Alex resented the long journey; she always did. She couldn't understand how I was happy living so far out, 'away from the action', as she liked to put it. But once or twice a week I could still entice her back, particularly in a crisis, when there were 'issues' to discuss and she needed to keep me sweet to get me to talk.
It was a trick. We'd have sex in my bed, but I'd never let us talk.
On this night, one of many identical nights, we had sat in silence most of the way from Leicester Square, unwilling to speak at all because if we spoke we would have to speak about Carla and neither of us wanted to speak about Carla. At least I didn't, and I assumed she felt the same.
If in doubt, I always like to assume people feel the same as me, that my thoughts and actions are somehow humanly inevitable, leave me blameless. I like to imagine that you, or anyone else, would think or do the same in my situation. It is not a trait that has served me well.

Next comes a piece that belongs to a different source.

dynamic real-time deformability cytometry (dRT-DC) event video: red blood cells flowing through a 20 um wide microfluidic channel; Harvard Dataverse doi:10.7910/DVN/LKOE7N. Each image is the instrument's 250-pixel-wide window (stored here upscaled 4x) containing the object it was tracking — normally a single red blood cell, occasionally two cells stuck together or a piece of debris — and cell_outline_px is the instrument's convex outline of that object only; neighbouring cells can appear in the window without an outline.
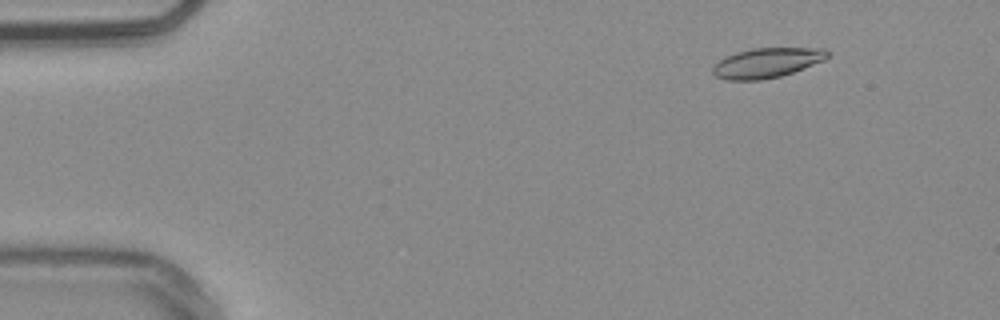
{"species": "common noctule bat (a hibernating species)", "species_latin": "Nyctalus noctula", "temperature_condition": "warm", "stored_images_in_passage": 54, "camera_frame_rate_fps": 3000, "um_per_image_px": 0.085, "animal": {"sex": "male", "body_mass_g": 20.4}, "frame": {"image": 1, "passage_image": 7, "time_ms": 2.0, "image_size_px": [1000, 320], "cell_outline_px": [[832, 52], [824, 60], [792, 72], [780, 76], [760, 80], [724, 80], [716, 76], [712, 72], [712, 68], [724, 56], [736, 52], [752, 48], [824, 48]], "centroid_in_image_um": [65.17, 5.33], "position_along_channel_um": 19.8, "area_um2": 19.94}}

Alex had her big brown bag on her lap that night, as she always did, the zip leaning in towards her stomach, her arms crossed across the top, hanging loosely, inelegantly and, it seemed, uncomfortably over the edge. Her hands were flopped lethargically forward. I was watching in the window opposite of course, monitoring without letting her know I was looking, without doing anything at all which might have been construed as inviting conversation. I was barely thinking myself, just lazily aware that everything was as it always was: shit, but not quite shit enough for decisive action.